You do not need to change the transmission adapter plate on the back of the engine. The auto and the manuals are the same. You do not have to remove the starter. The clutch master cylinder and slave cylinder are not hard to do. Just get the master/slave cylinder for your year truck. My 1997 had the indentations on the cowl where you drill 2 small holes to install the clutch master resevoir. You remove the black plug/cap in the firewall and with my year truck you just push the clutch pedal assembly in the firewall and twist it and locks into place. Connect the rod to the clutch pedal and your done. Then run the lines down to the bell housing for the slave cylinder.
You will need a bellhousing, flywheel, clutch, pressure plate, release bearing, and fork. The slave cylinder bolts to the bellhousing and is simple to install. The bell housing uses the same bolts as the auto housing to bolt to the adapter plate. You will need new flywheel bolts since the manual bolts are longer than the auto. You will need 8 pressure plate to flywheel bolts. You will need 4 new bolts to bolt the tranny to the bell housing.
The auto transfer case has a 23 spline input from the tranny and the manual needs a 29 spline input from the tranny. You have to either get a new or used T-Case or change the input gear and bearing. I changed the gear and bearing and it was pretty straight forward but you have to disassemble the T-Case which isn't hard.
The 4wd shift linkage bolts to the extension housing of the auto and the manual through 97. After 97 the shifter bolted to the floor. The auto shifter bracket has a larger spread on the mounting holes than the manual does so I had to modify the bracket to work. I cut the spacer off of the one end and used a large washer to catch part of the bracket. I know it sounds confusing but it isn't. It is pretty straight forward.
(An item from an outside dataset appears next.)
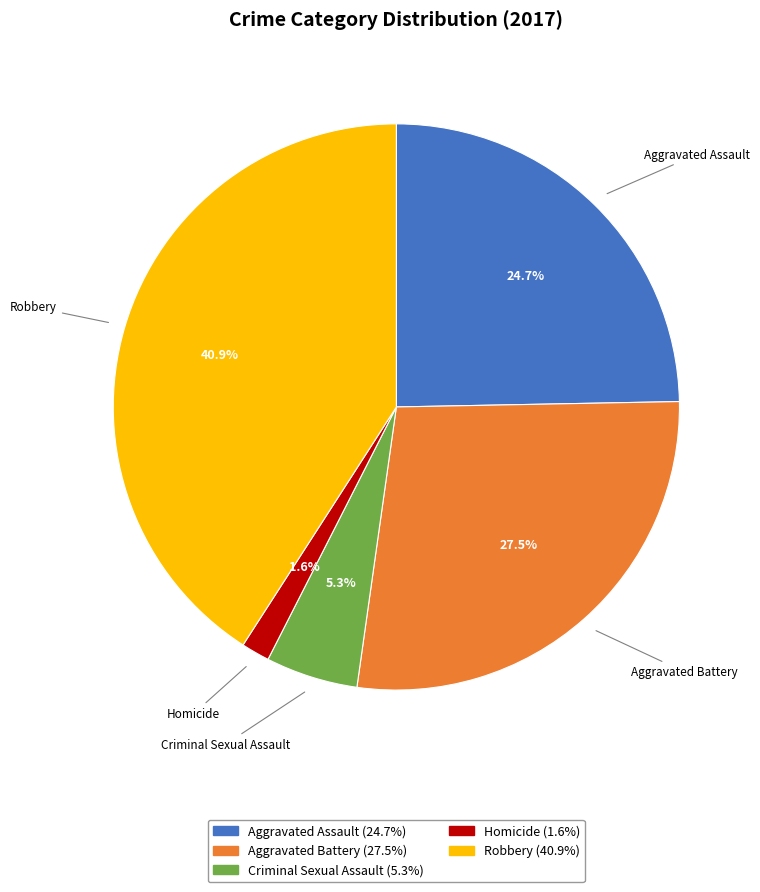

Is it true that Criminal Sexual Assault is 5% of the pie?

True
The front drive shaft is too long from the auto and the rear drive shaft is too short. I got used drive shafts from a junk yard from a manual truck. The 94-97 shift tower were part of the top cover on the tranny. The 98+ bolt on. The top part of the shifter is different too so they don't interchange. I used the 94-97 shifter and boot and it worked out well. I have all of the part numbers if needed.
The wiring is simple. The new master slave cylinder assembly has a black plug on it by the clutch pedal for the starting circuit. If you want the cruise control to work you cut the plug off. Take 1 black wire to ground and the other wire you run down to the 3 wire plug for the neutral safety switch/back up wires on the auto. The center wire is black and white and you run the wire from the clutch pedal plug down to it and connect them. The other two outside wires on the plug are for the back up lights. One is green and brown and one is purple and brown. You run those wires up to the new plug on the top cover of the new tranny. There is a 2 prong connector on the top cover of the manual tranny for it.
I'm sure I might have forgot a few things. It is easy though. Any ?'s just ask. Pete
I can post the part numbers on here or send them to your e-mail if you have on. I got some parts new from Dodge and some from the classifieds on here and TDR. The used parts I got from junk yards using a national data base search called http://car-part.com
Let me know about the part numbers. Pete
Let me know about the part numbers. Pete
Trending Topics
That is the best way to do it. You will have every part you will need. I found someone selling everything from their manual to auto swap. Cost me some $ but it came with everything + a south bend dual disk. Best money I have spent on the truck so far
He would prob make work a deal with you. He just got a clutch, bell, master and slave but you never know. He is trying to do it a little at a time but it would be great to swap it all at once.